TEXTO DEL EJERCICIO.

▼▼▼

De cualquier manera, Marx ya dejó claro que los hombres se parecen más a su época que a sus padres (incluidos los padres políticos, cabría añadir). Y la época que acoge este cambio generacional en el gobierno se las verá con una crisis extrema de los modelos políticos (incluido el cubano, cabría rematar).
¿Qué le depara el porvenir inmediato a Cuba? ¿Una república liberal cuando el capitalismo está separando democracia y mercado? ¿Un país postcomunista abonado a la terapia de choque? ¿Un emirato antillano con leyes distintas para los nativos y para los extranjeros, para los trabajadores y para los inversores, para los poderosos y para la multitud? ¿Una dinastía solapada? ¿Una sucursal del modelo chino? ¿Encontrará la ecuación que consiga mezclar socialismo y democracia en la puesta en marcha de otra vía cubana contra sus demonios?
Todas esas cuestiones se precipitarán sobre el nuevo presidente de un país en el que a las nuevas generaciones ya no les funciona el mesianismo como estilo político ni el sacrificio como vehículo para la redención.
Lo primero que se encontrará este presidente será la reticencia. Como no ha cambiado el régimen, a diestra y siniestra escuchará que su poder no es verdadero en la medida en que el cambio tampoco lo es. Con ese latiguillo de “aquí no ha pasado nada” que exagerarán los distintos accionistas del valor en bolsa mas rentable que ha tenido Cuba durante mucho tiempo: la industria del inmovilismo.

▲▲▲

SEGÚN LA INFORMACIÓN.
[a] Responda a estas preguntas con los datos del texto del ejercicio:
(i) Según Marx, ¿a qué se parecen los hombres más que a sus padres?
(ii) ¿Qué es lo primero que se encontrará el nuevo presidente?
(iii) ¿Qué nombre da el texto al valor en bolsa más rentable que ha tenido Cuba durante mucho tiempo?
[b] Copie del texto del ejercicio el fragmento que empieza con las palabras "Todas esas cuestiones" y termina con "industria del inmovilismo.", y cambie "presidente" por "mandatario".
[c] Enumere los posibles porvenires para Cuba que el texto del ejercicio plantea en preguntas que comienzan con "Un" o "Una".

INFORMACIÓN MOSTRADA.

▼▼▼

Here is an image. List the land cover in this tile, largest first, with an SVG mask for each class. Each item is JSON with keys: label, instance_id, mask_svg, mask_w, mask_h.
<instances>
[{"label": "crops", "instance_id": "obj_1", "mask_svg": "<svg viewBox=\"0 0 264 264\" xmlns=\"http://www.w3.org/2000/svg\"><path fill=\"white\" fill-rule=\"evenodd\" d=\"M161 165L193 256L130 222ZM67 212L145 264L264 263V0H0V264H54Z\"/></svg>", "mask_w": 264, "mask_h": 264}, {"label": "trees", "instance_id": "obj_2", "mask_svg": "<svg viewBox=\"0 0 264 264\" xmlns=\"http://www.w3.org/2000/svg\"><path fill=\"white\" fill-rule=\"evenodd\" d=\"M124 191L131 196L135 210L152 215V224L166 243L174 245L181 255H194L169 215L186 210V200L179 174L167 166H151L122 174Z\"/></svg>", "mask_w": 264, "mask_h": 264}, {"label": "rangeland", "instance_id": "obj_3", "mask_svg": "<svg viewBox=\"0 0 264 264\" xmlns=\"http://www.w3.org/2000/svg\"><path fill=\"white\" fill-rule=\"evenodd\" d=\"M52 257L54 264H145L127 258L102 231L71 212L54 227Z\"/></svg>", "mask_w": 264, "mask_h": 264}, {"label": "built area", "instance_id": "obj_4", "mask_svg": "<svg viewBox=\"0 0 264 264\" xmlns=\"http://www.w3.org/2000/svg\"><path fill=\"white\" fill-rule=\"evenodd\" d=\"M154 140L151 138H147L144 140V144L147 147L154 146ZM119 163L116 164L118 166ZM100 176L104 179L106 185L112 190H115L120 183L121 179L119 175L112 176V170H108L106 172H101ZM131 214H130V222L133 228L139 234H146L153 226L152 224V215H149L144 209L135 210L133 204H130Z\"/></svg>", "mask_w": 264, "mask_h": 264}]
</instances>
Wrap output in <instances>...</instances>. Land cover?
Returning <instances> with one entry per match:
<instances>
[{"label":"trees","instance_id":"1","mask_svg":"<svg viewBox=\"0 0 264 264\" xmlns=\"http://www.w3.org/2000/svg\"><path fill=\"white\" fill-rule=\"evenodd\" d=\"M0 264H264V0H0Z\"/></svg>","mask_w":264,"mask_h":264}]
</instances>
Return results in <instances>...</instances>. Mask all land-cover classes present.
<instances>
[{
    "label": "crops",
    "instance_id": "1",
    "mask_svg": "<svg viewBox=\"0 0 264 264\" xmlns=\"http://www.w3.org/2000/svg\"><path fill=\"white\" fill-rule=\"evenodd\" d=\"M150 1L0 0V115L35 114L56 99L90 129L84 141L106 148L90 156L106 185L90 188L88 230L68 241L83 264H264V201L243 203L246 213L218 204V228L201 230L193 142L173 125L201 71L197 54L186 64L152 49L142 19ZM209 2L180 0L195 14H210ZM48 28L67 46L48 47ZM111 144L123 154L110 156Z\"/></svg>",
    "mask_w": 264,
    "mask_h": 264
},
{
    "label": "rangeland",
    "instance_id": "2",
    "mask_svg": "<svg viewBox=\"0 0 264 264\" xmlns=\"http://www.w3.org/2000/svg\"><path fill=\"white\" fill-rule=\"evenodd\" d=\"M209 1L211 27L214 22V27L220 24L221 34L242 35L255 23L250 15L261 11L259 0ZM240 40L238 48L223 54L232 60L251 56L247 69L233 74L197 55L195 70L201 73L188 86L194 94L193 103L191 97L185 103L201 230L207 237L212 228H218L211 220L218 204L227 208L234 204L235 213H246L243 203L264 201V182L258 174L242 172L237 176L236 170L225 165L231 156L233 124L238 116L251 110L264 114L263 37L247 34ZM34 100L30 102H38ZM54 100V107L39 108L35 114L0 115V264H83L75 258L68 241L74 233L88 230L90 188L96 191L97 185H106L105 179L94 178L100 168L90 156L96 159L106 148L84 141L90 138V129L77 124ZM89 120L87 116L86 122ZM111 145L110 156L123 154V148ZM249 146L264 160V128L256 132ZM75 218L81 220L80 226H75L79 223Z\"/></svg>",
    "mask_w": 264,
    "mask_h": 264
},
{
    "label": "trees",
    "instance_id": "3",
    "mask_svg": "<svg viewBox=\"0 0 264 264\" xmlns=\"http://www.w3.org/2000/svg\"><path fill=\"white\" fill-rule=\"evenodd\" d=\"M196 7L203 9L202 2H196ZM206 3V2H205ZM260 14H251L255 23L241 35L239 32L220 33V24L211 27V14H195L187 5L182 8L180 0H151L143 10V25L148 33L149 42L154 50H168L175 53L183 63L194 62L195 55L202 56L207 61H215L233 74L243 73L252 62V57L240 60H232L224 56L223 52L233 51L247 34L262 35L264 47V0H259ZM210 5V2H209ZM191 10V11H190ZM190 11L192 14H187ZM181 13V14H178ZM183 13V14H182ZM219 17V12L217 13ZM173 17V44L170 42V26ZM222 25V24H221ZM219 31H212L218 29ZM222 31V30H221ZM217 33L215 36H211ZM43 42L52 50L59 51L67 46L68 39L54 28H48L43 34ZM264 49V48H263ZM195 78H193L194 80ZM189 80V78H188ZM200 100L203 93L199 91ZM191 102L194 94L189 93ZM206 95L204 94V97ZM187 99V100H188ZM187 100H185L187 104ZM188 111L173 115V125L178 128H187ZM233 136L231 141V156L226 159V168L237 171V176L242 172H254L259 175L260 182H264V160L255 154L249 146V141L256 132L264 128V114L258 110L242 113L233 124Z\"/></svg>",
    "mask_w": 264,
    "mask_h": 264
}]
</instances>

▲▲▲

RESPUESTAS.
[a]
(i) A su época.
(ii) La reticencia.
(iii) La industria del inmovilismo.

[b]
Todas esas cuestiones se precipitarán sobre el nuevo mandatario de un país en el que a las nuevas generaciones ya no les funciona el mesianismo como estilo político ni el sacrificio como vehículo para la redención.
Lo primero que se encontrará este mandatario será la reticencia. Como no ha cambiado el régimen, a diestra y siniestra escuchará que su poder no es verdadero en la medida en que el cambio tampoco lo es. Con ese latiguillo de “aquí no ha pasado nada” que exagerarán los distintos accionistas del valor en bolsa mas rentable que ha tenido Cuba durante mucho tiempo: la industria del inmovilismo.

[c]
- Una república liberal
- Un país postcomunista abonado a la terapia de choque
- Un emirato antillano con leyes distintas para los nativos y para los extranjeros, para los trabajadores y para los inversores, para los poderosos y para la multitud
- Una dinastía solapada
- Una sucursal del modelo chino